TASK ITEM:
Write the data below out again, with each line matching the original.

Structured pose outputs
= = = =
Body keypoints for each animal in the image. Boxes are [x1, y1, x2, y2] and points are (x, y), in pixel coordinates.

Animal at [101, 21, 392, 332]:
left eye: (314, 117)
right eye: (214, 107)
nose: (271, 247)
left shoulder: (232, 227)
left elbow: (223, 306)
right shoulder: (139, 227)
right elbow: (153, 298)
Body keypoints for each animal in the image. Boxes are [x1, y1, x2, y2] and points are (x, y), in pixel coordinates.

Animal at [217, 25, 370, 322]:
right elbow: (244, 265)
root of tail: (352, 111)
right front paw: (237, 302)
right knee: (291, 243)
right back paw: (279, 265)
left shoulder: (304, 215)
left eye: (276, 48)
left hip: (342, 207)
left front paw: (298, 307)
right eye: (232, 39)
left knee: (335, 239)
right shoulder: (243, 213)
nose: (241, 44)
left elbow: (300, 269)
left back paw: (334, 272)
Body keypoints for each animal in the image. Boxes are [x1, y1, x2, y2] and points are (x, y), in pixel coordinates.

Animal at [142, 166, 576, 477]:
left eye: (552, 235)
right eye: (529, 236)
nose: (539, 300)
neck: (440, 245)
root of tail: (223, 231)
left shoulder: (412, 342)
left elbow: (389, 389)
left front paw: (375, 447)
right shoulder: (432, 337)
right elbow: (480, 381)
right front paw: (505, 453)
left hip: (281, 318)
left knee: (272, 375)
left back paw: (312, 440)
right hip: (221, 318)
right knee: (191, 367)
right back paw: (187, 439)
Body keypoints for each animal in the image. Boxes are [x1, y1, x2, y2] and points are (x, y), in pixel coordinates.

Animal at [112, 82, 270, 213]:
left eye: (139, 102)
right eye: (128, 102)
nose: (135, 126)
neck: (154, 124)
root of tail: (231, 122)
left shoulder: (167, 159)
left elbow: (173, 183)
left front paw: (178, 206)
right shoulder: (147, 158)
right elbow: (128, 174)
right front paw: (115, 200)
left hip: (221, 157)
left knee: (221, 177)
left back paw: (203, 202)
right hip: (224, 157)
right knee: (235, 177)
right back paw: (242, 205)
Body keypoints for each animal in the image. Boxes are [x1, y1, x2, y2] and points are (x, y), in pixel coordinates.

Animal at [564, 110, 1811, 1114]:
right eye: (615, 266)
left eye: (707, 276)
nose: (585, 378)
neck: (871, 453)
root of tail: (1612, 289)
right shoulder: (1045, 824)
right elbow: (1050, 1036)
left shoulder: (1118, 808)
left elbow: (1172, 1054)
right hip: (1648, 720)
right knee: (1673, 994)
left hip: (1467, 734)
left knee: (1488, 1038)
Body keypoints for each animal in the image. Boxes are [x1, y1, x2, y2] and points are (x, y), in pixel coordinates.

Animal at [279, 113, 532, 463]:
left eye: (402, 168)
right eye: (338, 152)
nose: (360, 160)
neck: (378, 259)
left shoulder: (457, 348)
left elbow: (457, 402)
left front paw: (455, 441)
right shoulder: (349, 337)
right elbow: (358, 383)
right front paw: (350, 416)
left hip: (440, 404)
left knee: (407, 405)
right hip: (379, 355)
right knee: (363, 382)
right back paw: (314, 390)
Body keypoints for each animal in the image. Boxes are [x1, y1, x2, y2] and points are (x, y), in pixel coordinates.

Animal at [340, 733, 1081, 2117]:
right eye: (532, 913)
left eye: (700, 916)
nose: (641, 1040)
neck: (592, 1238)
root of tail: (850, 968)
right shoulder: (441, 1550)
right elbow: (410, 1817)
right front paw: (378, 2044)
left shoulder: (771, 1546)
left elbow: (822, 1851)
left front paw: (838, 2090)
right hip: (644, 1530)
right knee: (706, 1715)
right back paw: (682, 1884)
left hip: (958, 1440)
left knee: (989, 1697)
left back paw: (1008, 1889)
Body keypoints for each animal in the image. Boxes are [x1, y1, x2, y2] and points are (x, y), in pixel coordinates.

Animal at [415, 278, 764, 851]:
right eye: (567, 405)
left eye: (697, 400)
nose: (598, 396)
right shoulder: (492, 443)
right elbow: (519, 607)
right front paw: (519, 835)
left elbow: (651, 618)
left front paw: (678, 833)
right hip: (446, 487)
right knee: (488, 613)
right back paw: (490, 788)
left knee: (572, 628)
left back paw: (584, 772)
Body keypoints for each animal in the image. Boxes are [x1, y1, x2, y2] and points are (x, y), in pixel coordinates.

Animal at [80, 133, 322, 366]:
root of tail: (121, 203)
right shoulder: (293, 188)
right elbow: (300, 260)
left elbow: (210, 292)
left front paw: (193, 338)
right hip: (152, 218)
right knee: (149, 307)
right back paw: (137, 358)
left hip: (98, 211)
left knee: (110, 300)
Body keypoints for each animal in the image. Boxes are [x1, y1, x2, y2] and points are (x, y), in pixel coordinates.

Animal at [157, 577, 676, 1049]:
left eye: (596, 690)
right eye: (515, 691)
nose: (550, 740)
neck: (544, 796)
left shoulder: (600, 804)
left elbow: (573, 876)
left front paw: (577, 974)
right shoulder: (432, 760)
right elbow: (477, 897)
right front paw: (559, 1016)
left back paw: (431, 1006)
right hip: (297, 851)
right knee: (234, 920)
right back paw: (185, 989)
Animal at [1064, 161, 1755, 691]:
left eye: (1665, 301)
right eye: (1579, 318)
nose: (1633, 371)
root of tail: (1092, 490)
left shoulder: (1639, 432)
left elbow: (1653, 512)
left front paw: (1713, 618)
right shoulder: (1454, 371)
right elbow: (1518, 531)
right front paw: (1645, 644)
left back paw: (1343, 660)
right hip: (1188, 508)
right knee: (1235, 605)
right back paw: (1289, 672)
= = = =
ANSWER BOX:
Body keypoints for each animal in the image. Boxes are [x1, y1, x2, y2] and points are (x, y), in pixel coordinates.

Animal at [101, 21, 392, 332]:
left eye: (314, 117)
right eye: (214, 107)
nose: (271, 247)
left shoulder: (232, 227)
left elbow: (223, 306)
right shoulder: (139, 227)
right elbow: (153, 298)
Body keypoints for each animal in the image. Boxes are [x1, y1, x2, y2] and points are (x, y), in pixel coordinates.

Animal at [217, 25, 370, 322]:
right elbow: (244, 265)
root of tail: (352, 111)
right front paw: (237, 302)
right knee: (291, 243)
right back paw: (279, 265)
left shoulder: (304, 215)
left eye: (276, 48)
left hip: (342, 207)
left front paw: (298, 307)
right eye: (232, 39)
left knee: (335, 239)
right shoulder: (243, 213)
nose: (241, 44)
left elbow: (300, 269)
left back paw: (334, 272)
Body keypoints for each animal in the image. Boxes are [x1, y1, x2, y2] and points are (x, y), in pixel coordinates.

Animal at [142, 166, 576, 477]:
left eye: (552, 235)
right eye: (529, 236)
nose: (539, 300)
neck: (440, 245)
root of tail: (223, 231)
left shoulder: (412, 342)
left elbow: (389, 389)
left front paw: (375, 447)
right shoulder: (432, 337)
right elbow: (480, 381)
right front paw: (505, 453)
left hip: (281, 318)
left knee: (272, 375)
left back paw: (312, 440)
right hip: (221, 318)
right knee: (191, 367)
right back paw: (187, 439)
Body keypoints for each animal in the image. Boxes are [x1, y1, x2, y2] and points are (x, y), in pixel coordinates.

Animal at [112, 82, 270, 213]:
left eye: (139, 102)
right eye: (128, 102)
nose: (135, 126)
neck: (154, 124)
root of tail: (231, 122)
left shoulder: (167, 159)
left elbow: (173, 183)
left front paw: (178, 206)
right shoulder: (147, 158)
right elbow: (128, 174)
right front paw: (115, 200)
left hip: (221, 157)
left knee: (221, 177)
left back paw: (203, 202)
right hip: (224, 157)
right knee: (235, 177)
right back paw: (242, 205)
Body keypoints for each animal in the image. Boxes are [x1, y1, x2, y2] and points are (x, y), in pixel coordinates.

Animal at [564, 110, 1811, 1114]:
right eye: (615, 266)
left eye: (707, 276)
nose: (585, 378)
neck: (871, 453)
root of tail: (1612, 289)
right shoulder: (1045, 824)
right elbow: (1050, 1036)
left shoulder: (1118, 808)
left elbow: (1172, 1054)
right hip: (1648, 720)
right knee: (1673, 994)
left hip: (1467, 734)
left knee: (1488, 1038)
Body keypoints for each animal in the image. Boxes are [x1, y1, x2, y2] and points are (x, y), in pixel coordinates.

Animal at [279, 113, 532, 463]:
left eye: (402, 168)
right eye: (338, 152)
nose: (360, 160)
neck: (378, 259)
left shoulder: (457, 348)
left elbow: (457, 402)
left front paw: (455, 441)
right shoulder: (349, 337)
right elbow: (358, 383)
right front paw: (350, 416)
left hip: (440, 404)
left knee: (407, 405)
right hip: (379, 355)
right knee: (363, 382)
right back paw: (314, 390)
Body keypoints for each animal in the image. Boxes are [x1, y1, x2, y2] and points are (x, y), in pixel coordinates.

Animal at [340, 733, 1081, 2117]:
right eye: (532, 913)
left eye: (700, 916)
nose: (641, 1040)
neck: (592, 1238)
root of tail: (850, 968)
right shoulder: (441, 1550)
right elbow: (410, 1817)
right front paw: (378, 2044)
left shoulder: (771, 1546)
left elbow: (822, 1851)
left front paw: (838, 2090)
right hip: (644, 1530)
right knee: (706, 1715)
right back paw: (682, 1884)
left hip: (958, 1440)
left knee: (989, 1697)
left back paw: (1008, 1889)
Body keypoints for each animal in the image. Boxes are [x1, y1, x2, y2] and points are (x, y), in pixel coordinates.

Animal at [415, 278, 764, 851]:
right eye: (567, 405)
left eye: (697, 400)
nose: (598, 396)
right shoulder: (492, 443)
right elbow: (519, 607)
right front paw: (519, 835)
left elbow: (651, 618)
left front paw: (678, 833)
right hip: (446, 487)
right knee: (488, 613)
right back paw: (490, 788)
left knee: (572, 628)
left back paw: (584, 772)
Body keypoints for each animal in the image. Boxes are [x1, y1, x2, y2] and points are (x, y), in pixel coordinates.

Animal at [80, 133, 322, 366]:
root of tail: (121, 203)
right shoulder: (293, 188)
right elbow: (300, 260)
left elbow: (210, 292)
left front paw: (193, 338)
right hip: (152, 218)
right knee: (149, 307)
right back paw: (137, 358)
left hip: (98, 211)
left knee: (110, 300)
Body keypoints for each animal in the image. Boxes are [x1, y1, x2, y2] and points are (x, y), in pixel coordinates.

Animal at [157, 577, 676, 1049]:
left eye: (596, 690)
right eye: (515, 691)
nose: (550, 740)
neck: (544, 796)
left shoulder: (600, 804)
left elbow: (573, 876)
left front paw: (577, 974)
right shoulder: (432, 760)
right elbow: (477, 897)
right front paw: (559, 1016)
left back paw: (431, 1006)
right hip: (297, 851)
right knee: (234, 920)
right back paw: (185, 989)
Animal at [1064, 161, 1755, 691]:
left eye: (1665, 301)
right eye: (1579, 318)
nose: (1633, 371)
root of tail: (1092, 490)
left shoulder: (1639, 432)
left elbow: (1653, 512)
left front paw: (1713, 618)
right shoulder: (1454, 371)
right elbow: (1518, 531)
right front paw: (1645, 644)
left back paw: (1343, 660)
right hip: (1188, 508)
right knee: (1235, 605)
right back paw: (1289, 672)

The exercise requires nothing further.